El proceso de creer tiene una historia única en cada persona; una vivencia que no siempre puede ser descrita o imaginada, pues el único modo de comprender la fe es viviéndola.

Tras haber recibido la Buena Noticia de Jesús, surgen preguntas inevitables: ¿Creo realmente? ¿Por qué creo? ¿Qué significa para mí que el Señor haya resucitado y qué cambia en mi vida el saberlo vivo y glorioso?

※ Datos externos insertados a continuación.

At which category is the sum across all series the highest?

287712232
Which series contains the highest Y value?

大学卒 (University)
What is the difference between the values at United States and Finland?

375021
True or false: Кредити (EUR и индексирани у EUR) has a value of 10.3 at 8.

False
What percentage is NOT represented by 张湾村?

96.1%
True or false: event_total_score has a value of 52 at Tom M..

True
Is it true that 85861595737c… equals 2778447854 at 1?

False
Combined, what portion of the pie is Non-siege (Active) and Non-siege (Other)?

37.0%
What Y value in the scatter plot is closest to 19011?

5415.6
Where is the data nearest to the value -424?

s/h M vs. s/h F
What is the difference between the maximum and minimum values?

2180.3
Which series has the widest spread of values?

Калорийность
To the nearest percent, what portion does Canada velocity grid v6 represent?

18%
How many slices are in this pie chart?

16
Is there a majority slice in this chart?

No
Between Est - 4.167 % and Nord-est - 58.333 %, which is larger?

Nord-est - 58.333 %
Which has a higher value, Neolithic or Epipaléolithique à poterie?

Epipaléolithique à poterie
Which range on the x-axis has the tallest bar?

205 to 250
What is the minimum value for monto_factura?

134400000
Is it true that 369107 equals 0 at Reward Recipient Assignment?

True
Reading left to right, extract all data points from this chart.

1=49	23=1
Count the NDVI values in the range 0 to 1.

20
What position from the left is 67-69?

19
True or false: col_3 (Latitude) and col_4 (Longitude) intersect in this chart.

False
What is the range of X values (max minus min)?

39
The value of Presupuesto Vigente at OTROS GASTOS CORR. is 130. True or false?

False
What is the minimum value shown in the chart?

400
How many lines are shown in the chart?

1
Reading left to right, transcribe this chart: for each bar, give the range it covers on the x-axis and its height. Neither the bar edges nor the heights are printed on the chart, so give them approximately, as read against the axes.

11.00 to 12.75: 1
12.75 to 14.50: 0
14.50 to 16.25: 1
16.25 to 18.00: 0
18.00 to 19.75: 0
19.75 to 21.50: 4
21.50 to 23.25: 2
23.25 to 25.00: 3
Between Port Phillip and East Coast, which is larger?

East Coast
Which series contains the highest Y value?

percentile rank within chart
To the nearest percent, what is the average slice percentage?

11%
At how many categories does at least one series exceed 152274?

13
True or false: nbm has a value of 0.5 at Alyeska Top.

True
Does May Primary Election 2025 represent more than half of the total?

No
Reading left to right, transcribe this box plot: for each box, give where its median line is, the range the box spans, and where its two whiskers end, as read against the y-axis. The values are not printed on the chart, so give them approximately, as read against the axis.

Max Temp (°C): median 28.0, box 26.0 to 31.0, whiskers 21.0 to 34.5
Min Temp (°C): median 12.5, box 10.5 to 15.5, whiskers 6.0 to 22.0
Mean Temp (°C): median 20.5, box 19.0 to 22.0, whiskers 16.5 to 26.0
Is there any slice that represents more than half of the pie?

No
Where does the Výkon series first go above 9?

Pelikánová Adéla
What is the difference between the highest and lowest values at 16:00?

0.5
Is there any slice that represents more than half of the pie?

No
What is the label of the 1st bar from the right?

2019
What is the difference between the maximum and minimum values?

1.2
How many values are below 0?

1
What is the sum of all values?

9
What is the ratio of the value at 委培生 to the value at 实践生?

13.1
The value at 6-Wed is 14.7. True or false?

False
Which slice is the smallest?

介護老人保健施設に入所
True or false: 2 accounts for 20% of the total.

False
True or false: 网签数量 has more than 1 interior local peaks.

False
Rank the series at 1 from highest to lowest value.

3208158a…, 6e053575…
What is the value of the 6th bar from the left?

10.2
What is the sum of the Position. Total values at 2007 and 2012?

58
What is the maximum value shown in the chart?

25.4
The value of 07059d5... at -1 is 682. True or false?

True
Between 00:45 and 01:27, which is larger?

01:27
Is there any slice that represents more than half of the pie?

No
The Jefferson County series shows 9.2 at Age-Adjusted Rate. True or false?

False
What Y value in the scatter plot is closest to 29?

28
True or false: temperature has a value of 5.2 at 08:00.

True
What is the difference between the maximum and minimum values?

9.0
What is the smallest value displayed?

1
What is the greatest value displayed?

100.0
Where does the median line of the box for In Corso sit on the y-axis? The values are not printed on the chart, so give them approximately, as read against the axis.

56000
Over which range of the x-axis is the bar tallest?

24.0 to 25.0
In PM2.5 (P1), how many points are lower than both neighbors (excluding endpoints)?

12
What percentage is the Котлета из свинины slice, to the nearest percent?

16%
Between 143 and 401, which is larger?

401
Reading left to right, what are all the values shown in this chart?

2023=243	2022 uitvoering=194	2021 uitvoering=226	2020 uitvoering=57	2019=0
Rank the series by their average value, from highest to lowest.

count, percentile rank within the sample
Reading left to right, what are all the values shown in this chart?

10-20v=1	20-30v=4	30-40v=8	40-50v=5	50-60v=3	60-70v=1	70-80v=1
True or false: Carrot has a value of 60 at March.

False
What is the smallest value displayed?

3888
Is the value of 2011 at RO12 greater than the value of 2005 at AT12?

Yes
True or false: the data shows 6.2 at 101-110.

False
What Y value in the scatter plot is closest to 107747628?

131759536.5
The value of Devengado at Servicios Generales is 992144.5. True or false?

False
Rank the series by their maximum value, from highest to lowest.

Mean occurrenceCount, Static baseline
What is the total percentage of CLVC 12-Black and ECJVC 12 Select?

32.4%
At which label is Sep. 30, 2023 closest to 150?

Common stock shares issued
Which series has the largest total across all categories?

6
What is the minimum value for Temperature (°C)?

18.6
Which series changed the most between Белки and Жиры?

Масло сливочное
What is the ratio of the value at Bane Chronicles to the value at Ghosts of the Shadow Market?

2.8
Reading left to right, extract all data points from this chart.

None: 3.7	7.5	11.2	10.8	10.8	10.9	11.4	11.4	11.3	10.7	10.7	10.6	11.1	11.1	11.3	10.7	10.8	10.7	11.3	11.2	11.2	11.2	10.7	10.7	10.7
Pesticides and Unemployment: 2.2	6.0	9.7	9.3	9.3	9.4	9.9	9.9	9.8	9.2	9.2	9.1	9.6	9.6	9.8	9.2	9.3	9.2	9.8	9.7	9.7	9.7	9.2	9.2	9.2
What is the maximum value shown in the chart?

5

Al compartir esta reflexión con ustedes, puedo decir que creo por el testimonio de hombres y mujeres que se animaron a dar la vida para dar fe de lo que vieron, oyeron y tocaron con sus manos. La primera generación de apóstoles y discípulos profesó su fe derramando su propia sangre; nadie pondría en juego su existencia por una falsedad.

También existen otros signos que me mueven a dar crédito a la predicación de Jesús: El cambio profundo en quienes lo aceptan. La entrega de aquellos que se dejan sumergir en su muerte para participar de su resurrección.

Las palabras de san Pedro en la segunda lectura me alientan: “Ustedes lo aman sin haberlo visto, y creyendo en él sin verlo todavía, se alegran con un gozo indecible y lleno de gloria”.

Ese gozo, que compruebo en tantos de ustedes, es lo que sostiene mi propia fe y me anima a proclamar: “¡El Señor ha resucitado!”, esperando que un hermano o hermana me confirme respondiendo: “¡Verdaderamente ha resucitado!”

Que a todos nos llene de alegría volver a “ver” al Señor. Que este Domingo de la Misericordia nos regale la gracia de despertar nuestra conciencia para vivir como redimidos. Que nos anime a amar a quien no hemos visto y a creer en quien se nos manifiesta —y a la vez se nos oculta— tras los velos de la Palabra y de los sacramentos.

¡Feliz Domingo de la Octava de Pascua!